Hindus accused of distorting school texts
Panel points out pro-nationalist alterations
February 18, 2013
Once upon a time a tiger wanted to eat a cow, but he obliged her last request to nurse her calf and let her go. Surprisingly the cow returned to be eaten. The tiger was so overwhelmed by his victim’s honesty that he committed suicide.
At least, that’s how children used to learn the popular fable.
Now, elementary school textbooks in Karnataka have a new version of the fable, with some additional lines on the evils of eating beef. Activists say the change is part of a ploy by the Hindu nationalist Bharatiya Janata Party (BJP) party, which rules the southern state, to spread its beliefs in schools.
“This is indoctrination of children,” said social activist Suresh Bhat Bhakrabail, part of a panel that conducted a study of the textbooks last month. “It’s dangerous for the nation and for its secular credentials.”
The panel of teachers, researchers and academics found several instances of “the infiltration of the ideology of the right-wing nationalists,” it said in its report.
Social sciences textbooks claim that Aryan and Vedic civilizations have their roots in the Indus Valley and that Buddhism and Jainism are offshoots of Hinduism, although historians have suggested otherwise.
The textbooks also glorify medieval kings as patrons of Hinduism.
“Only their wars against Muslim rulers and European rulers have been emphasized and explained, without mentioning the wars and revolts against neighboring Hindu rulers,” said Francis D’souza, a researcher at Kuvempu University who drafted the report.
Karnataka education minister Vishweshwara Hegde Kageri insisted that history should be shown in a new light.
“We can look at the Indian campaign of Alexander the Great in two ways,” he said.
“What we have taught for years gives children an inferiority complex. King Porus’ heroic resistance at the country’s northwestern border makes children proud,” Kageri said in a meeting of the state legislature last week.
Some claims are less open to interpretation. An earlier version of a social sciences textbook showed a map of India that included parts of Pakistan, Afghanistan, China and Southeast Asia, corresponding to ultranationalist claims.
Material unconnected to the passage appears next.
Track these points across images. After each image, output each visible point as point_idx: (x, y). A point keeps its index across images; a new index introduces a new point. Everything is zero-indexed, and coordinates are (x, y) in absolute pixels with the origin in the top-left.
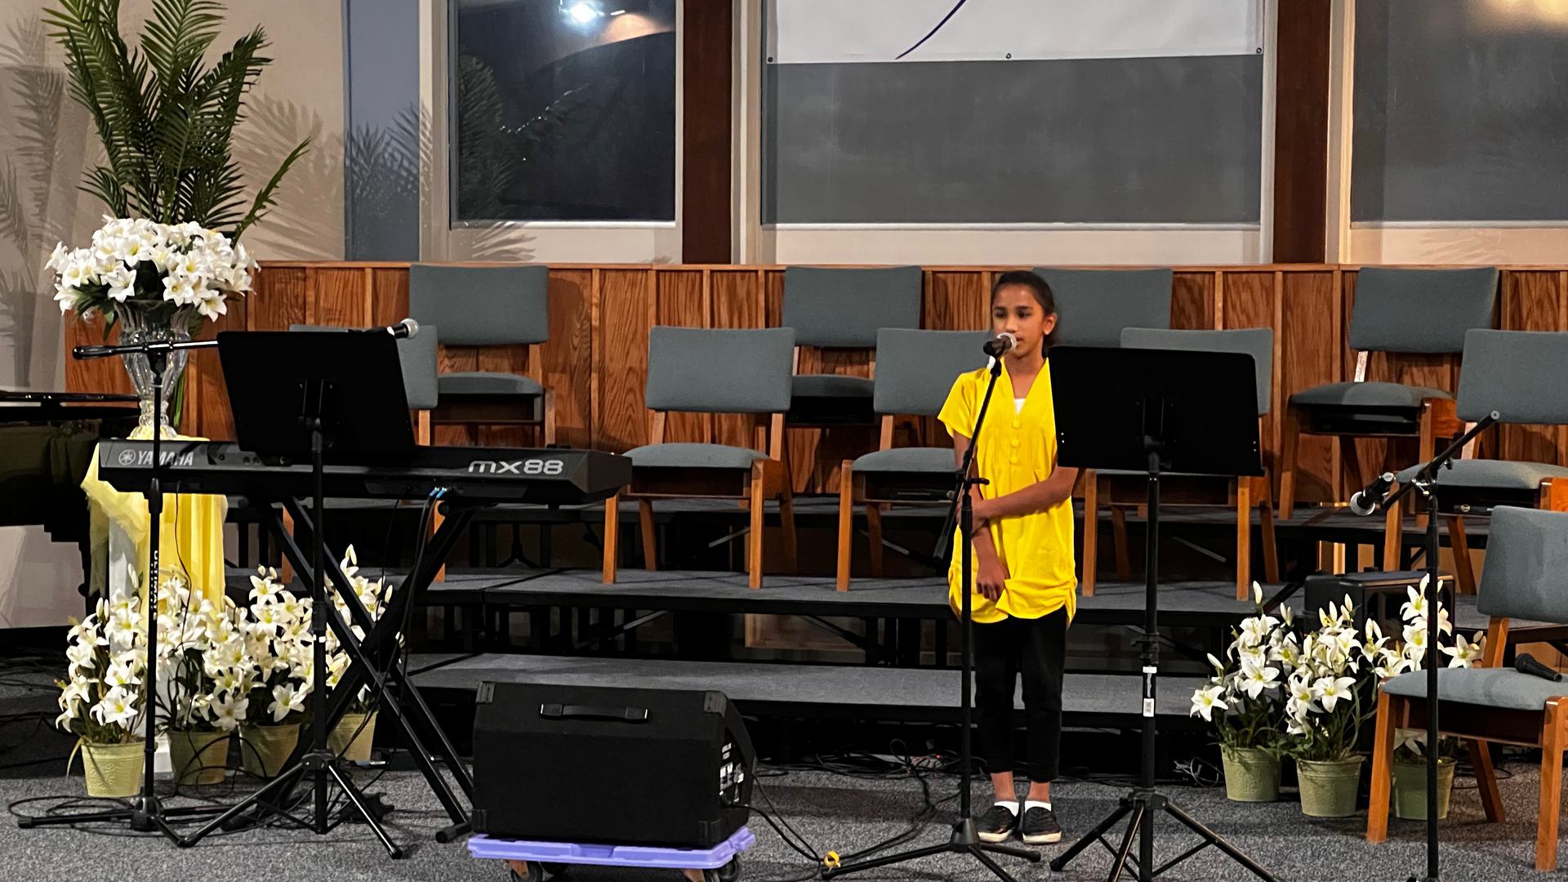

Social Science Textbook Committee chairman Vijay Ponachha Tabanda said the map was removed last year.
BJP, a party that opposes religious conversion, minority rights and beef slaughter, was accused of distorting history when it led a national coalition government in the late 1990s.
The National Council for Educational Research and Training, the body responsible for devising the national curriculum, has asked the state education department to explain the alleged distortions.